La Palestine était au cœur d’une rencontre organisée, vendredi, à la Cité de la culture, par le Musée National d’art moderne et contemporain, Macam Tunis, et le Théâtre de l’Opéra de Tunis, en présence de personnalités du secteur culturel et de diplomates palestiniens accrédités en Tunisie.
Des oeuvres d’artistes plasticiens tunisiens et palestiniens, appartenant à différentes générations, étaient visibles à une exposition organisée au hall de la Cité de la culture, qui est composée d’une sélection d’œuvres du Fonds national plastique. Cette exposition dont le vernissage a eu lieu au début de la rencontre, se veut un message artistique traduisant le quotidien du peuple palestinien et sa cause juste ainsi que les crimes dont il est victime sous l’occupation sioniste.
Dans une conférence sur “Les manifestations de l’engagement dans l’art palestinien”, la chercheuse tunisienne Fawzia Dhifallah est revenue sur les contours d’un mouvement artistique et plastique palestinien qui a souvent été témoin d’un peuple opprimé et d’une terre dominée par l’occupant.
Le concept de l’engagement dans l’art en région arabe a longtemps été associé à la littérature palestinienne, estime la chercheuse, citant des œuvres comme ” Des hommes dans le soleil ” (Men in The Sun), roman de l’écrivain et militant politique Ghassan Kanafani.
Elle a parlé d’un engagement apparu dans plusieurs pays, notamment dans les oeuvres poétiques telles que chez le Palestinien Mahmoud Darwich , le Syrien Adonis, -de son vrai nom Ali Ahmed Saïd-, ou encore le philosophe et écrivain français Jean-Paul Sartre, le chanteur égyptiens Cheikh Imam et son compatriote le poète Ahmad Fouad Nagm, le groupe marocain Nass El Ghiwane et de chanteurs engagés comme le Tunisien Hedi Guella et le Syrien Samih Choukeir.
Le concept d’engagement dans l’art a ainsi de multiples significations et connotations, note la conférencière.

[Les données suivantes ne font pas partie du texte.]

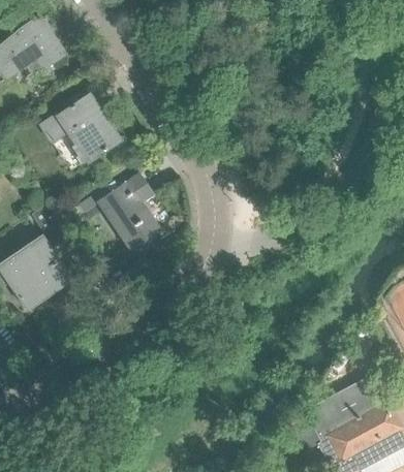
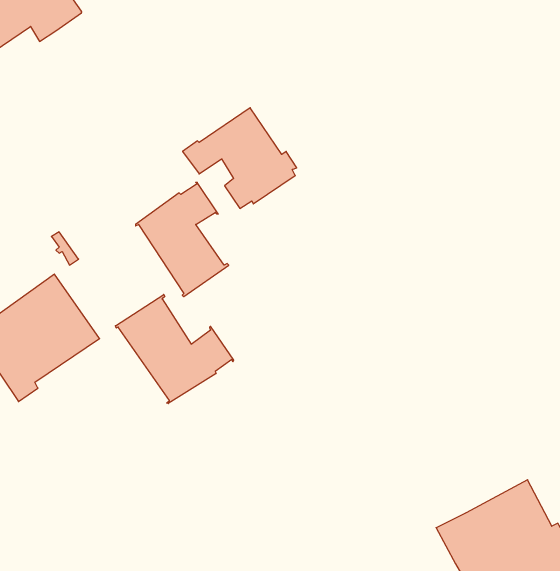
building: [41,94,120,163] -> [183,108,297,208]
building: none -> [115,294,233,404]

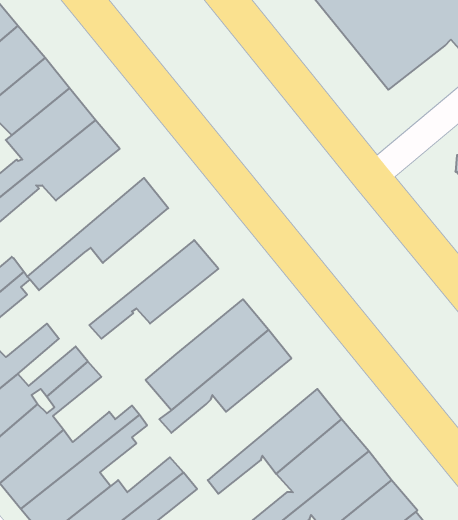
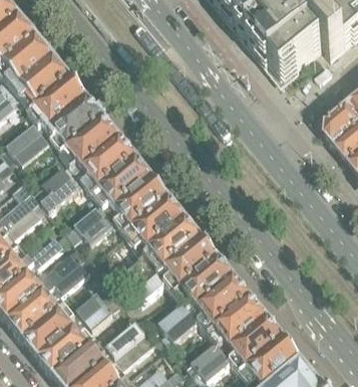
building: none -> [34,115,120,199]
building: none -> [67,154,153,238]
building: none -> [124,194,186,250]
building: none -> [160,253,235,329]

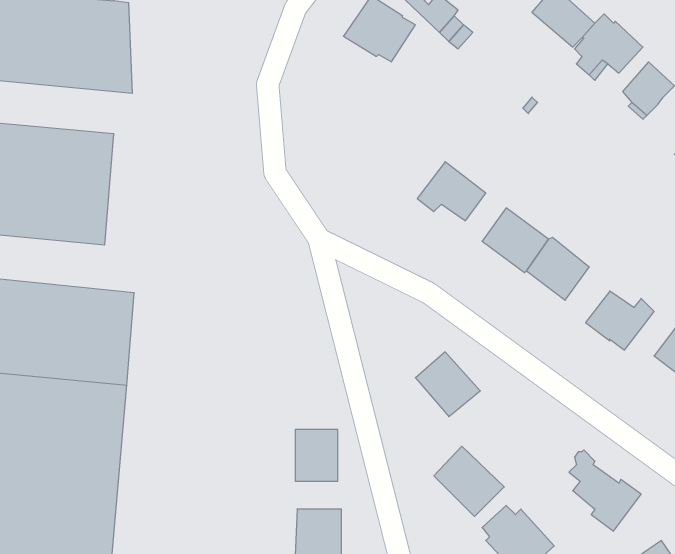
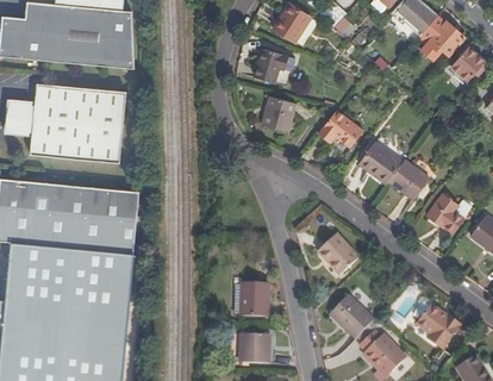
building: none -> [256,46,289,80]
building: none -> [262,94,295,131]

Pour cela, elle estime important de le protéger contre toute manipulation et son usage à des fins idéologiques.
Revenant sur l’historique de l’art plastique palestinien, elle souligne qu”il a réussi, au fils des générations, à marquer son engagement pour les causes de la nation et de la liberté et a souvent été la voix de la cause palestinienne et des Palestiniens sur les questions de la diaspora, du déplacement et du retour “.
L ‘art plastique palestinien, dans ses divers genres et courants, est l’expression d'” une mémoire exceptionnelle qui résiste à toute les formes d’oubli, d’oblitération et de disparition “, estime la conférencière.
Elle explique un art engagé qui ” oscille entre cette image réaliste des événements, des défaites, des tragédies et des soubresauts et celle d’un monde désiré et une source de motivation. Il traduit l’héritage culturel et historique de la Palestine et ses symboles la terre, l’olivier et Al Qods, en parallèle avec celle des massacres, des agressions, des guerres, de la mort, du deuil, de la faim, de la colère …”.
Fawzia Deifallah a parlé des débuts de l’expérience plastique palestinienne contemporaine dans les années 30 et l’émergence du mouvement artistiques par les pionniers du réalisme, citant l’exemple d’artistes plasticiens comme Ismail Shammout (1930-2006) dont l’œuvre est largement inspirée de son quotidien, à l’issue de la Nakba en 1948, au milieu des déplacés.
Elle cite le cas des galeries d’art qui “accueillaient des rencontres et des séances débats sur le mouvement plastique palestinien, en rapport avec le concept de l’engagement artistique. De 1936 à 1948, est apparu un courant plastique et la naissance de termes comme la diaspora, le retour, le refuge qui se sont imposés à travers une esthétique plastique et des références visuelles chargées de réalisme et de douleur.”
Les expositions collectives se sont poursuivies jusqu’en 1980, date de la création de la ligue des plasticiens palestiniens, et le souci était toujours celui de l’artiste engagé envers sa patrie et les causes de son peuple”. Elle évoque les artistes plasticiens palestiniens de la diaspora qui ont rejoint les académies d’art occidentales permettant ainsi à l’art palestinien de se positionner à l’international et de développer leurs expériences plastiques notamment après la première Intifada de 1987″.
La conférencière explique que “cet engagement continu d’être présent dans l’œuvre plastique de beaucoup de plasticiens dont ceux qui pratiquent l’art contemporain et réinventent leur façon de voir le monde, de s’exprimer dans des œuvres qui représentent la patrie et le rôle du corps dans l’espace public face à la domination de l’occupant.”